Migrating to another drive

jordan30001 · March 29, 2023, 8:11pm

One of my nodes hard drives currently has a lot of bad sectors, and it looks like the drive is dying.
long story short the drive is really fragmented, so it was estimating over a week to transfer which in windows time would probably be even longer, so I figured the node would be dq’ed before it transfers.
I thought that I could write a small program that transfers the small directories one at a time and then put a NTFS junction link in it’s place.
I noticed that my audit score basically dropped 4% in a few hours.

and in the log file, there were lots of errors stating that storj couldn’t read/write files to these NTFS junction files because they were on another hard drive which seems really stupid that it can’t do this.

so my question is, how do you normally migrate a drive if you need to when the storj is really big e.g. 10TB+.
And it’s transferred about 5TB so far so even if I stop my node now to move the rest, it’s probably still going to DQ me due to how long it’s going to take to transfer, so I guess I just bite the bullet and kill the node without a graceful exit?
it’s really unfortunate that it can’t read/write through NTFS junction links, since the Windows filesystem API’s can handle move/copy commands regardless of whether there is a NTFS junction link in place, as the entire reason they are there is for scenarios like this.

lyoth · March 29, 2023, 8:42pm

I believe you can have 12 days of offline before you get DQ.
Will the other 5TB take longer than 12 days?

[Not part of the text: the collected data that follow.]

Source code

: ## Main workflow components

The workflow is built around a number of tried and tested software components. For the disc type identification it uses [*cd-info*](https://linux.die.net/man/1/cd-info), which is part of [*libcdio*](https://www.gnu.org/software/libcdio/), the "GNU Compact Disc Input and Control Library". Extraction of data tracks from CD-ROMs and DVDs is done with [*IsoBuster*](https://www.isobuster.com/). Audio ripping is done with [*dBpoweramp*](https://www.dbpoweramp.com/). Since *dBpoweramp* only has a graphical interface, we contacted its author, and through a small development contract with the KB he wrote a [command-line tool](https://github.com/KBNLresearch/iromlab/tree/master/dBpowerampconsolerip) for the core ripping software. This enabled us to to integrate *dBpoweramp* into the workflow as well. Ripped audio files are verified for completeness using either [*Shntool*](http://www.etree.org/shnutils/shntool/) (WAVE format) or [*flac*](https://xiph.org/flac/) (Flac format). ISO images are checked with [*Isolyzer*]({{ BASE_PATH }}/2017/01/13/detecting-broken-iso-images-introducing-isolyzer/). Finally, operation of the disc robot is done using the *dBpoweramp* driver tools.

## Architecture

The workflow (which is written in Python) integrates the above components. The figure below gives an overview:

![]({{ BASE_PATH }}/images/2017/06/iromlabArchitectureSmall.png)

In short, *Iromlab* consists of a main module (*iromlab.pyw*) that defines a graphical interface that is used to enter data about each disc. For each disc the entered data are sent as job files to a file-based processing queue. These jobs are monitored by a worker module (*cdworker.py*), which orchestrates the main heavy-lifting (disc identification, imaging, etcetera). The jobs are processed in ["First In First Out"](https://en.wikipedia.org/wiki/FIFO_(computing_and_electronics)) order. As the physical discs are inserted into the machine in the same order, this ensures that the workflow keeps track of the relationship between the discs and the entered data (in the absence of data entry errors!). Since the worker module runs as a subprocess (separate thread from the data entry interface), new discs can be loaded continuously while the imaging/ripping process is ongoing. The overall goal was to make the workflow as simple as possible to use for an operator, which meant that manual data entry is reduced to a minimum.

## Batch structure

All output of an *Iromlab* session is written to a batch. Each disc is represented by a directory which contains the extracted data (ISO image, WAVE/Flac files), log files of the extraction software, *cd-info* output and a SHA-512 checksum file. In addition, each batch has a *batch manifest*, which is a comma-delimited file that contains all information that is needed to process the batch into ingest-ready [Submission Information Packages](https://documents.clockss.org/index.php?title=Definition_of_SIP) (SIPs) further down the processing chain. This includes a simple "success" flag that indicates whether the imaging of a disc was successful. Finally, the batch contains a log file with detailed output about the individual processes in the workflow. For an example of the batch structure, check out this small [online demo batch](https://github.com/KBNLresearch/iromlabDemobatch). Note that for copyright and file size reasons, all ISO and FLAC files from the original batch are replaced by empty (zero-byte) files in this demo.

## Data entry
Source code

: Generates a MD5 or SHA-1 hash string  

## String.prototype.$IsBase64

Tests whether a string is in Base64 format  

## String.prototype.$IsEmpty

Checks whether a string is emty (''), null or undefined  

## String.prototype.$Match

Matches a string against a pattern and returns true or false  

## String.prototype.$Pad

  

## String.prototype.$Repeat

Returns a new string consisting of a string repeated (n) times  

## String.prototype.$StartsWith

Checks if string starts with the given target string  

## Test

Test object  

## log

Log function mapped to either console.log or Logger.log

jordan30001 · March 29, 2023, 8:52pm

with the amount of fragmentation the drive has, windows estimates 7 days to transfer it all, but my experience with windows estimated transfer time is a complete lie, and will usually take double the amount of time it says.

snorkel · March 29, 2023, 10:12pm

I believe it’s 12 days for suspension and 30 days for DQ, so 42 days in total to recover.

bre · March 29, 2023, 11:28pm

Your node can be offline for 288 hours before it would get suspended

The disqualification for downtime is implemented only for long downtimes (more than 30 days offline.)

jammerdan · March 30, 2023, 2:47am

If your audit score is getting bad so quickly you might want to stop the node and transfer the files while it is not running.
On Windows you should use Robocopy with multithreading:

If you have bad sectors you should look at Robocopy retry and wait switches and adjust the default settings: robocopy | Microsoft Learn

Alexey · March 30, 2023, 3:53am

junction links doesn’t work properly with storagenode’ data, do not use them

You may reduce the allocation below the usage, save the config and restart the node, then your node will stop accept a new data.
After that run

robocopy /MIR /mt:8 D:\storagenode E:\storagenode

Run it several times, until the difference would be negligible, then stop and disable the storagenode service from the elevated PowerShell:

Set-Service storagenode -StartupType Disabled
Stop-Service storagenode

and run the robocopy command above one more time.
After that modify your config.yaml to use a new path for the data, save it and start the node:

Set-Service storagenode -StartupType Automatic
Start-Service storagenode

The other way is to do the same, but with initially stopped storagenode service. However in this case it will have a downtime.

Toyoo · March 30, 2023, 8:38pm

Usually the fastest ways to copy whole disks is not to try copying them file by file, instead copying the whole disk images. There are many tools for that, for example the open source ntfsclone. They are faster because they don’t attempt to locate each file separately, every single one in a different location, instead they just scan the whole file system to look which blocks are used by the file system, then copy the blocks sequentially. Sequental reads are fast. You could expect the whole copy to proceed at speeds like 100 MB/s or more, which should be good enough to make it in a single day or two with the node turned off and not risk disqualification.

However, the complicating factor are the bad blocks. I don’t know which of those tools will cope with them in a satisfactory way.

Vadim · March 30, 2023, 9:16pm

any link for windows? it looks like only for linux

Alexey · March 31, 2023, 4:12am

You may use a generic partition cloning program as well, like Partition Magic or other similar tools.
You may also use Ubuntu Live USB stick to boot into Linux to use ntfsclone.

Toyoo · March 31, 2023, 7:42am

Sorry, I don’t know much about Windows tooling.

jordan30001 · April 4, 2023, 7:45pm

I shut down the node as soon as I posted, but it looks like I got DQ’ed anyway as enough audits failed. well lesson learnt for next time, don’t use NTFS folder junction links to try keep the node running while transferring.

Alexey · April 6, 2023, 4:00am

Sorry to read that. Yes, junction links rarely works like expected, too many conditions. For example - the SYSTEM user could not access it because of permissions issue, or just not supported if they points to another disk (seems your case).
I’m not sure that symlinks in Linux would work too.